Комбат смотрел на взводного растерянно, почти умоляюще.
— Езжай в штаб. Езжай! Или звони, — потребовал Матушкин. — Что, поджилки дрожат? Ладно, я давай. Сам! Разреши через голову!
Начальства Лебедь боялся, а батю, командира полка, непреклонного, да еще и придиру, педанта, если бы мог, обходил за версту. А Матушкин, чем выше кто над ним был, тем достойнее всегда с ними держался. И начальство словно чуяло это за ним. Но знало и то, какой он прекрасный солдат, и, похоже, терпя все строптивое в нем, доверяло ему и любило его: кто-кто, а уж он, хотя и не станет шапки ломать, но зато, если потребуется, одолеет и невозможное. Свою же власть Матушкин, как иные, не лелеял, не пестовал, не кичился ею. Она, казалось, с ним родилась, а с получением лейтенантского звания, командирской должности в служении той цели, важнее которой не было теперь ни для кого, к которой, вырвав из леса, призвали его, просто приняла новую, столь же органичную, как и все в нем, форму.

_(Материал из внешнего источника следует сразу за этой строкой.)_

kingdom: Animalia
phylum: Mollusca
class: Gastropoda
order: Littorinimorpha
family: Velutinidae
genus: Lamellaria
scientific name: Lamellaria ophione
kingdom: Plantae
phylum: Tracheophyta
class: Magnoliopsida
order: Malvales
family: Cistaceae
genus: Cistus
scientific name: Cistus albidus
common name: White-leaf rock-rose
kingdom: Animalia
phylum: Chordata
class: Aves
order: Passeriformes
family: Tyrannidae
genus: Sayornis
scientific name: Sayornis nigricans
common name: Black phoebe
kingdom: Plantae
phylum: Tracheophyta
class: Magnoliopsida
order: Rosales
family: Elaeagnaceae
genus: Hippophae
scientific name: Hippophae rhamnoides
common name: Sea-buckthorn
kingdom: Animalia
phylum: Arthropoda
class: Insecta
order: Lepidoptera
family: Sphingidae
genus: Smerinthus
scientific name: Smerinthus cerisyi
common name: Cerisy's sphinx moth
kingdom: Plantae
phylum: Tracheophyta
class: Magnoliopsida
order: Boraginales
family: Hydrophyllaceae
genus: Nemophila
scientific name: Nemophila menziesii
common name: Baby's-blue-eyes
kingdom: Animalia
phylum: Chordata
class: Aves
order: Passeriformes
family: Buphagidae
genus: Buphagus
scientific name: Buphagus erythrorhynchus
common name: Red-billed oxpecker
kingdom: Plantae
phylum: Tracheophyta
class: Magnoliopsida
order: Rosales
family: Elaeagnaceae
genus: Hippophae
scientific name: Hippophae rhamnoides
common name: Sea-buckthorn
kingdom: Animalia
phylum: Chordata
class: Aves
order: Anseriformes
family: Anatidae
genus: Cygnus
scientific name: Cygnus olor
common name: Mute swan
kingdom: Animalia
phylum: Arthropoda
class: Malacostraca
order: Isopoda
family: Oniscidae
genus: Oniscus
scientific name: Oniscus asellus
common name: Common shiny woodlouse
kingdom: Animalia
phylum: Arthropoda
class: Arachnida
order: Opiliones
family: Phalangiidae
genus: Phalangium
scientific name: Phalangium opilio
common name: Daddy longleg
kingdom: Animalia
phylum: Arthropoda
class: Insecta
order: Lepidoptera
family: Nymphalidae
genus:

— Ну! — опять потребовал Матушкин. — Звони! Или мне?
— Ты же знаешь, что он ответит!
— Ха, ответит… Взревет! Во всю глотку взревет, как медведь.
— Вот-вот… Что, рубанет, не окопались еще?
— Окопались. Я окопался! Так и доложишь! Но не там, где он велел, а чуток впереди. Да, да, не гляди на меня так! Считай, окопались. Пушки, сам знаешь, здесь уже, между могил. И ни шагу отсель! Пусть хоть сам сюда приезжает, хоть расстреляет меня здесь, на месте, своей рукой, ни с места отсель! Понят дело? Теперь Зарькова давай. Его на место скорей!